Wednesday, October 1, 2008

went to mug with lester at cp subway today,
and the queue was really long but the place was rather vacant today.
however, the crowd started streaming in soon,
and we knew we had to move after the staff came to ask if we were studying.
lols, i think he didn't knew how to chase us out of the place or anything.
so he started the conversation with:
" hi, are you all studying here? "
-err like duhhhh , as i looked down at our tables, spread with books, paper, pens and calculators.. thought it was pretty obvious . haha. and no, i didn't say that, cause i could tell he was trying hard through his awkward expression, poor guy.
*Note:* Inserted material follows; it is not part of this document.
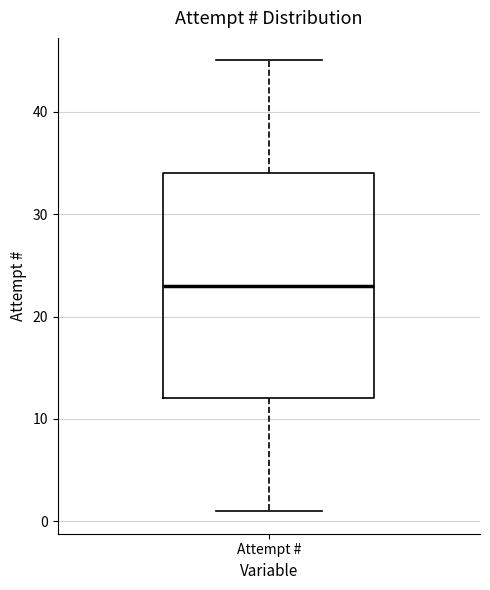

Where is the upper edge of the box for Attempt # on the y-axis? The values are not printed on the chart, so give them approximately, as read against the axis.

34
XD
" erm, yupp, we are"
" oh, so are you all gonna order any other food soon? "
- i looked down at my 1 1/2 cookies untouched and my 3 inch worth of oven roasted chicken breast hearty italian , PLUS a 3/4 filled regular barley. hmmmms, do i look like i can finish em all? hahas but i did feel bad about staying there to mug.
" i guess so? not now though."
" oh, err, do you all need 3 tables? or are there more coming? " (Something lidat)
- oh crap, yes i realised that 2 of us were taking 3 tables, but since angela was coming i didn't think about that at that time. hahas. pretty mean huh, sorry customers at subway today . XD
and so we left the place, and went around to get a new place while waiting for my buin.
and boy is cp crowded today!!!!!! the public holiday dint really do us students much good as there was a huge flow of crowd and patrons in fastfood outlets.
and sooooo, after walking around, we decided to go back to my area to look for tables under my flats. but unfortunately, they were either infested by ants, or stinky due to the garbage chute. and FINALLY, back to my place again, the sleep inducing warm home, that me and buin nua-ed the whole of yesterday after bball.
first time les went to a girl's place i think, haha, and for buin, i lost count of the number of times she came. almost like her second home alrdy =D
and wei quan nearly came over to mug together , lols.
les left in the evening to meet wq somewhere else and me and buin checked out some of royston tan's productions, they're really good, especially the film "cut", ( strongly recommended by me ) me and buin were utterly amused .
after dinner, me and buin wanted to play ball, BUT, to our dismay, when we arrived at the court, it was totally occupied by big boys in jerseys. that was a huge sign for us to back off home with our simple intentions to shoot some balls. o well, so we decided to divert our time to another sport, badminton, one that my dad LOVES A LOT. hahah, and so we went back up to exchange my bball for shuttlecocks and rackets ( i don't think that's how we spell it? but the dictionary spells it this way. hmmmm) and a new net. my dad came down to join us shortly and set up the net for us. hehes, i think i got my wife interested in badminton already. its been quite some time since i last played badminton already, but it was GREAT FUN =D smacking and smacking = firmer muscles. =DDD

alright, i shall go bathe, buin left half an hour ago. yup yup.
shall mug after bathing =D GAMBATTE! HWAITING! GA YAO!!



Here I Am

Another end, another start.
There's no beginning if there's is no end,
yup, so here I am again, starting off from where i left.
the reason, being technical faults of my live journal.
the page just wouldn't load on my side,
and many times i feel liking penning (typing) something,
the page gets stuck and after like 10 mins, i lost all senses to write/type.